The role of Artificial Intelligence in disaster management: A systematic study of global research progress, collaborations, and thematic shifts
The intersection of artificial intelligence (AI) and disaster management has emerged as a critical and rapidly expanding research frontier, driven by the increasing complexity of global crises and the urgent need for technologically advanced solutions. This study aims to map and analyse the evolution, structure, and collaborative dynamics of scholarly output in this interdisciplinary domain through a comprehensive bibliometric analysis. Utilizing a dataset comprising 11,055 documents published between 2000 and 2024 and retrieved from Web of Science and Scopus.
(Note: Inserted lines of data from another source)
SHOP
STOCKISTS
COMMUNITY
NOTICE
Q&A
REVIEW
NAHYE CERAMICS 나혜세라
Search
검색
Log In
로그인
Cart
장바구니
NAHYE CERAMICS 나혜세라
The study employs bibliometric tools to evaluate publication trends, authorship patterns, keyword distributions, and citation impact. Analytical tools Bibliometric (R) were used to extract and visualize co-authorship networks, thematic clusters, and keyword co-occurrence maps. The findings reveal a robust annual growth rate of 25.89%, reflecting the intensifying academic and practical interest in leveraging AI technologies such as machine learning, deep learning, natural language processing, and robotics for disaster risk reduction and emergency response. The average document age of 4.76 years indicates the field’s recency and dynamism, while an average of 13.64 citations per document indicates moderate scholarly influence. It identifies critical trends, gaps, and opportunities for future research, particularly in enhancing global collaboration and interdisciplinary approaches to disaster resilience and emergency preparedness.